I, Mona Lisa
- UK edition of the novel
- Author: Jeanne Kalogridis
- Language: English language
- Genre: Historical novel
- Publisher: St. Martin's Griffin
- Publication date: 2006
- Publication place: United States

= I, Mona Lisa =

2006 historical novel by Jeanne Kalogridis

I, Mona Lisa (UK title Painting Mona Lisa) is a 2006 historical novel by Jeanne Kalogridis about Lisa di Antonio Gherardini, the model for Leonardo da Vinci's painting Mona Lisa.

== Plot ==
Lisa is portrayed as a young Italian woman who learns about the murder of Giuliano de' Medici, the brother of Lorenzo de' Medici in the Pazzi conspiracy in 1478. Giuliano's murder casts a shadow, especially as one of the killers has not been found.

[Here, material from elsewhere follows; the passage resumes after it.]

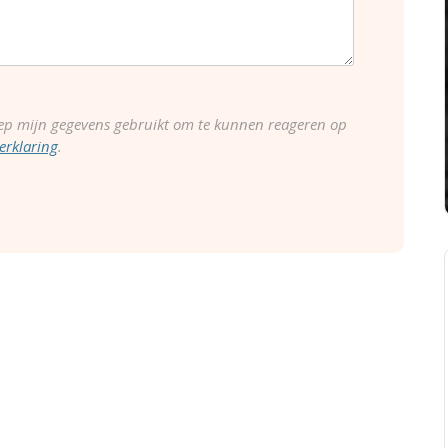
ep mijn gegevens gebruikt om te kunnen reageren op
erklaring
.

She later falls in love with Giuliano's namesake, Lorenzo's son Giuliano in the aftermath of Girolamo Savonarola's uprising in the late 15th century.

== Reception ==
Library Journal rated the book as "highly recommended", comparing it to The Birth of Venus by Sarah Dunant and Leonardo's Swans by Karen Essex. Publishers Weekly called it a "fevered bodice ripper" which "invents a passionate woman behind La Gioconda's enigmatic smile".

Kirkus Reviews noted that while Kalogradis provided "plenty of cloak-and-dagger goings-on", "the characters ring more romantic than true, especially Leoardo".